Sadece ben yaşayamıyorum film gibi bir hayatı.
Çoğumuz
söylemek isteyip de söyleyemediklerimizle bu dünyayı bırakıp
gidiyoruz, değil mi? Çoğumuz yaşayamadıklarını hayal etmekle
yetiniyor. Zaman akıyor. Geçen zamanın bir saniyesi bile geri
gelmiyor.
Hayallerimi
gerçekleştirememe korkusundan dolayı mücadele bile edemiyorum.
İsteğim yok demiyorum ama engeller tüm hevesimi törpüledi. İmkan
ve şans olmadıktan sonra yapabileceğim tek şey hayallere
sığınmak. Aslında en kolayı, en hoş ve en kedersiz olanı da bu
herhalde. Tüm bunlara rağmen olumsuz yönleri de yok değil. Çünkü
hayaller ne kadar hoş olsa da hiç bir zaman gerçeklerin yerini
alamıyor. Öyle olsa da.
Şu
an kendimi, duygularımı analiz etmekten dahi aciz görüyorum.

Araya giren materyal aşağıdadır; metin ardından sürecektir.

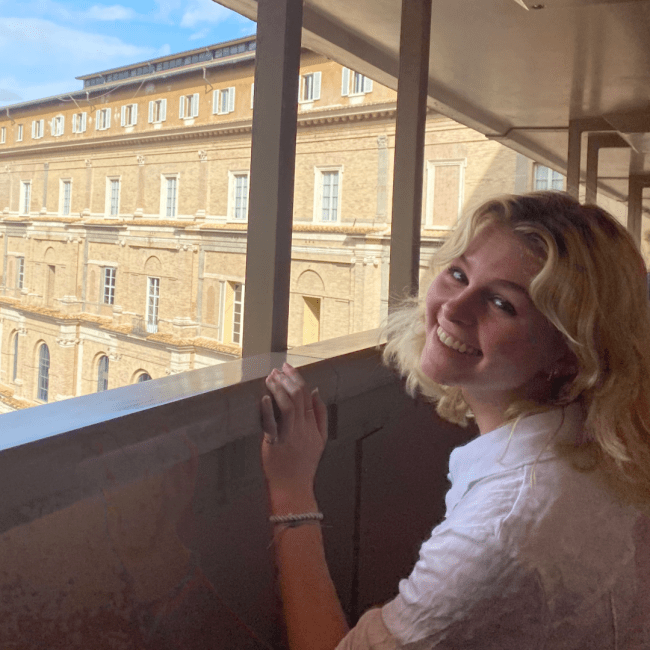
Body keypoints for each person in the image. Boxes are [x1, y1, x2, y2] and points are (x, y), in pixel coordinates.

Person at [260, 191, 650, 650]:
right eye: (459, 274)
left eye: (502, 304)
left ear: (569, 354)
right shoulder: (602, 446)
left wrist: (290, 488)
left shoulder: (503, 531)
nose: (453, 308)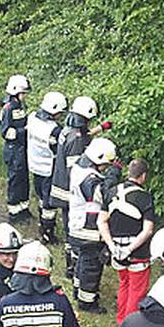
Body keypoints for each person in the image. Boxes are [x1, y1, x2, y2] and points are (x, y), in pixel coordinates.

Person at [51, 96, 108, 270]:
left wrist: (100, 129)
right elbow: (75, 167)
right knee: (73, 229)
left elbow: (85, 136)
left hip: (62, 185)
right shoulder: (75, 138)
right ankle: (73, 266)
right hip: (70, 190)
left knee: (70, 225)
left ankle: (73, 263)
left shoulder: (69, 130)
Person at [100, 159, 156, 324]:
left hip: (116, 249)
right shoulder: (145, 197)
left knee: (124, 283)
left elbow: (101, 221)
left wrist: (112, 246)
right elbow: (148, 229)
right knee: (137, 290)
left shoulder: (111, 192)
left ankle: (121, 320)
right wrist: (130, 248)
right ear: (143, 176)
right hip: (137, 251)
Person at [67, 138, 117, 313]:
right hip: (87, 230)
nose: (106, 168)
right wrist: (112, 176)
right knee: (91, 267)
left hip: (78, 225)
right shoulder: (89, 178)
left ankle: (78, 290)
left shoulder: (80, 167)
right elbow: (102, 196)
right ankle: (87, 302)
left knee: (82, 262)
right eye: (106, 164)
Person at [27, 91, 66, 244]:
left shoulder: (32, 118)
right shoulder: (55, 130)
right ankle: (47, 232)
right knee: (49, 203)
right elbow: (60, 149)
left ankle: (42, 224)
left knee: (42, 199)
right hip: (49, 168)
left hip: (35, 165)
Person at [0, 74, 31, 223]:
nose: (24, 96)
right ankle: (14, 212)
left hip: (22, 149)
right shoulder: (8, 108)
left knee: (24, 180)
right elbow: (6, 132)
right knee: (15, 180)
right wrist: (24, 130)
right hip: (13, 150)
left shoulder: (20, 106)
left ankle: (24, 209)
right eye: (23, 93)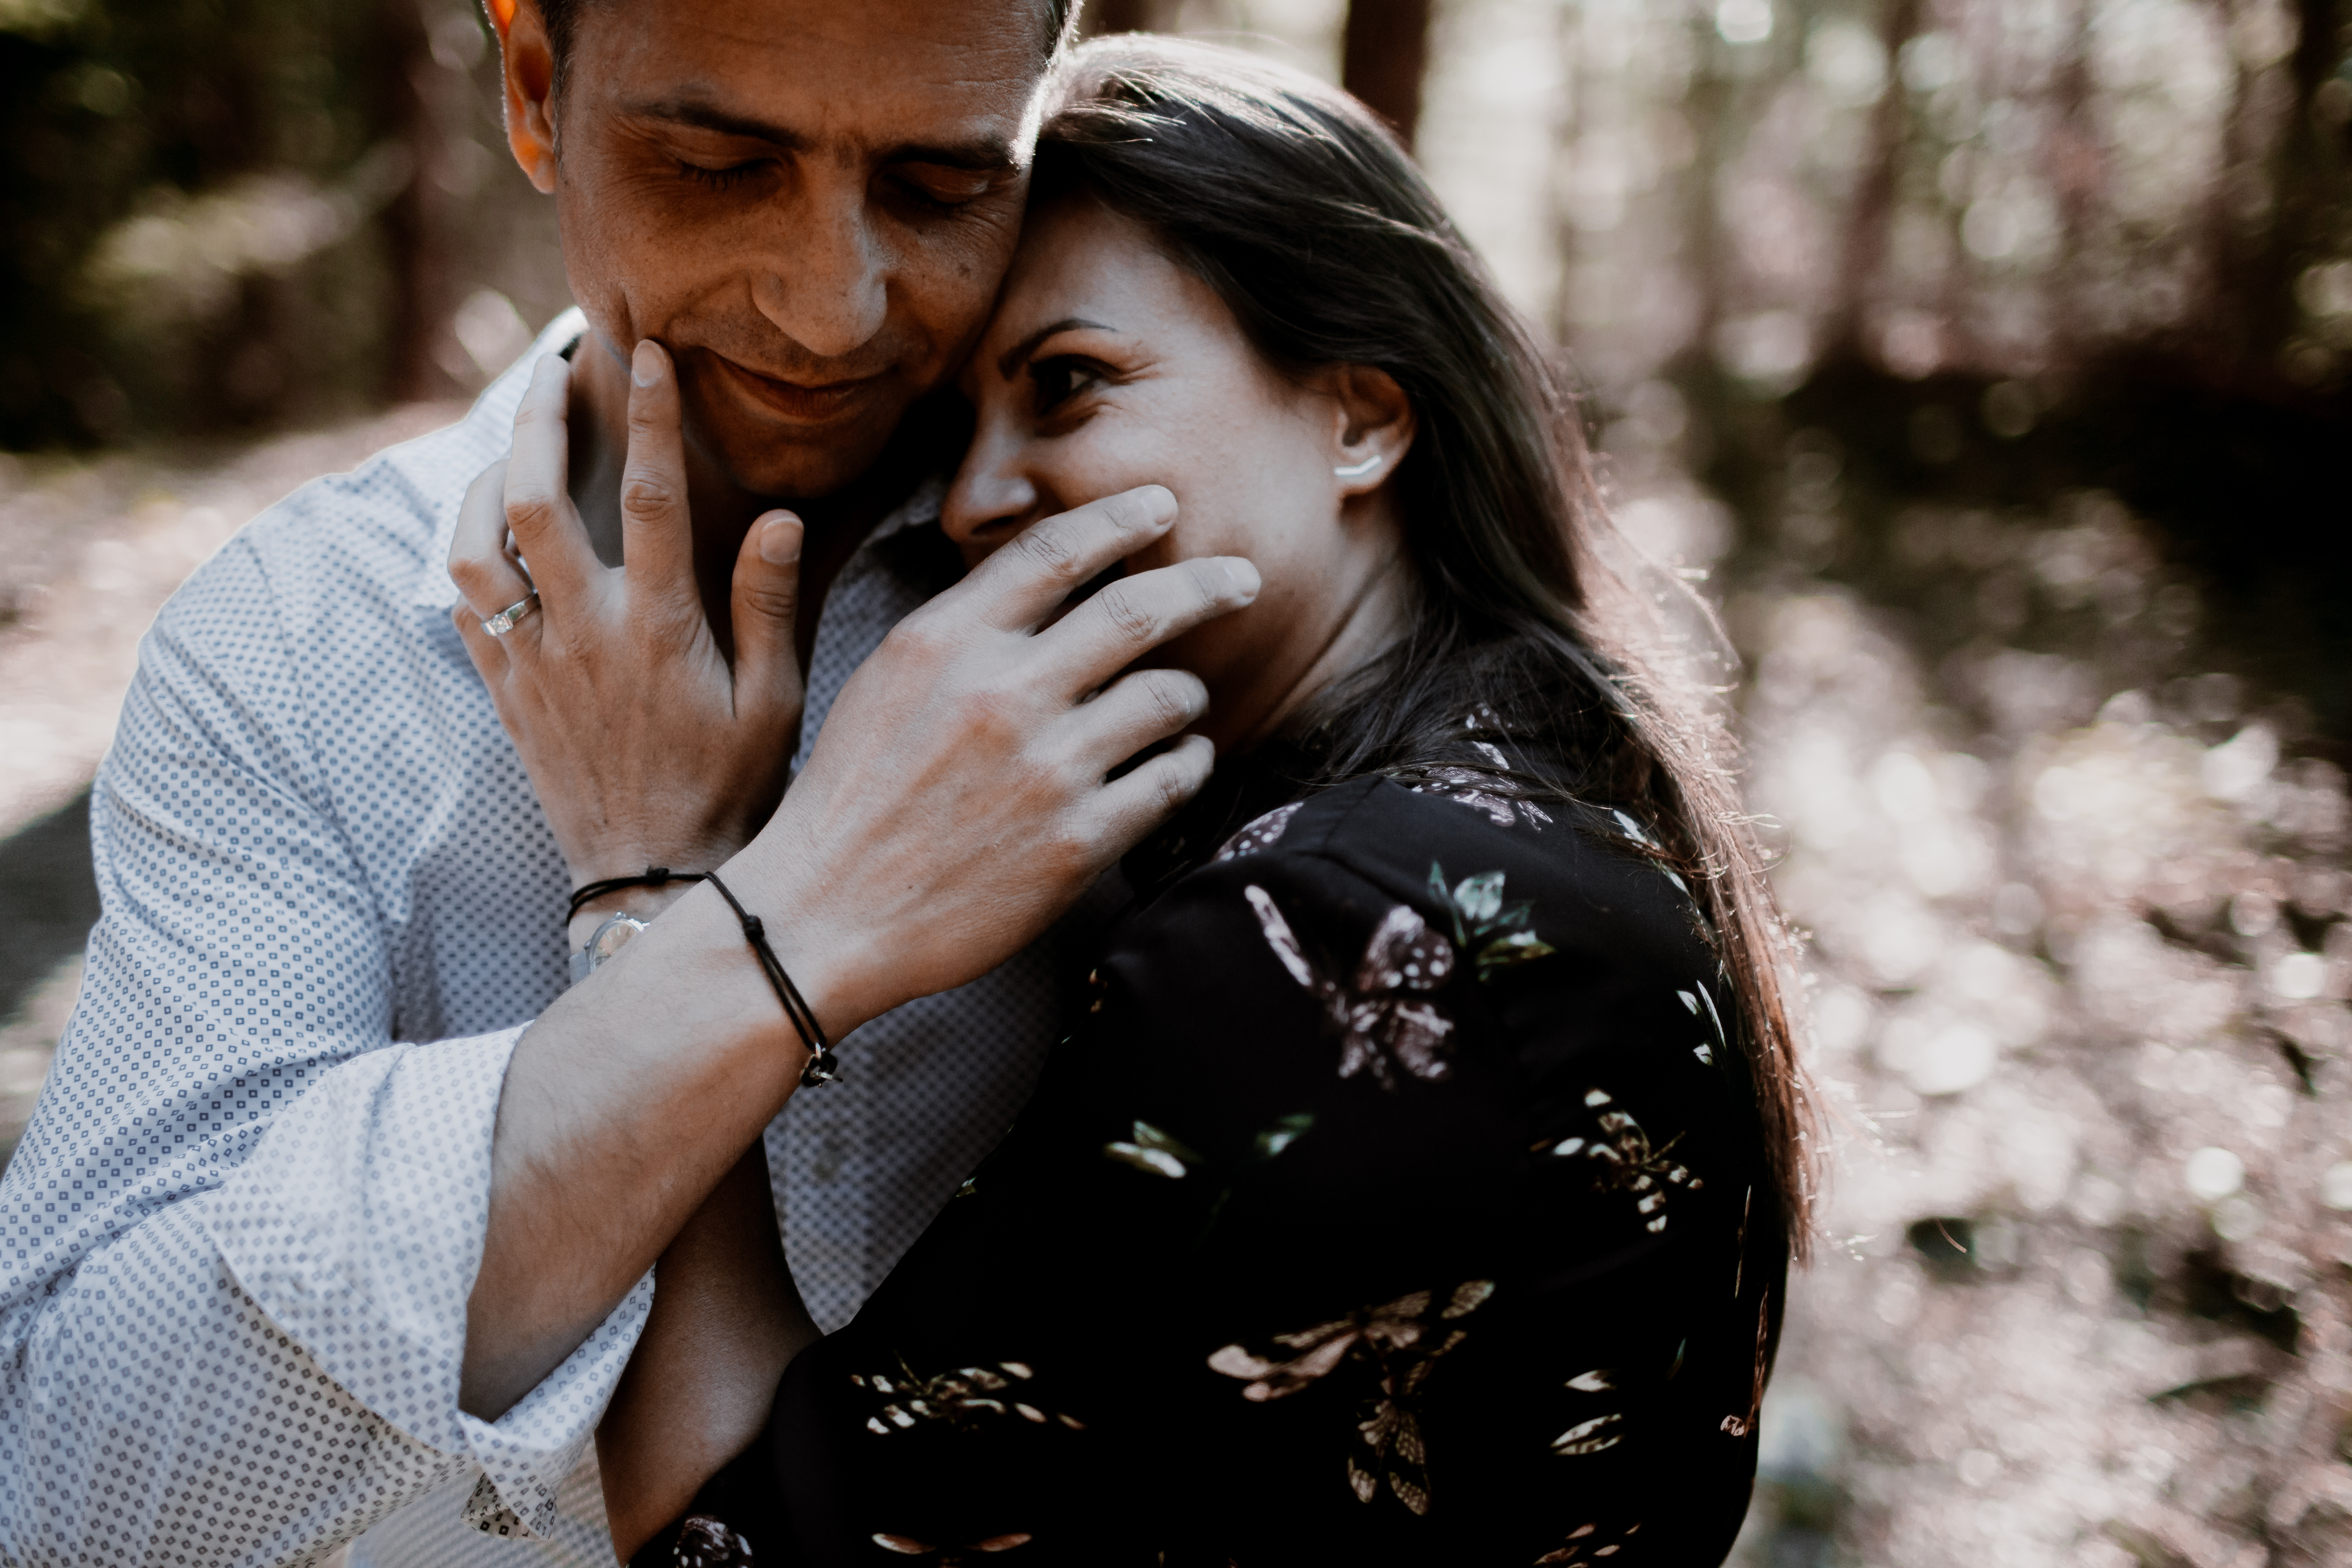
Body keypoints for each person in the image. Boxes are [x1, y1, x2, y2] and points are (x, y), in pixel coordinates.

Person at [511, 37, 1816, 1567]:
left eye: (1068, 386)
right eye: (961, 430)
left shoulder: (1339, 935)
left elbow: (732, 1536)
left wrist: (663, 886)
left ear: (1363, 418)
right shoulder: (1546, 795)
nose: (976, 498)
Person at [0, 4, 1260, 1565]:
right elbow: (76, 1490)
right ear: (536, 89)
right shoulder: (302, 641)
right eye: (719, 162)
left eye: (942, 191)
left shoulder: (1168, 548)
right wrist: (770, 932)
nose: (833, 309)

Belki de yoğun bir haftadan çıkmaktan kaynaklı. Düşünüyor,
hislerime müracaat ediyor, gönlümü yokluyor ama ne yapmak
istediğimi bir türlü kestiremiyorum. Nedir acaba bu belirsizlik;
bir yürek yarası mı, yoksa manevi bir iklime olan ihtiyacım mı?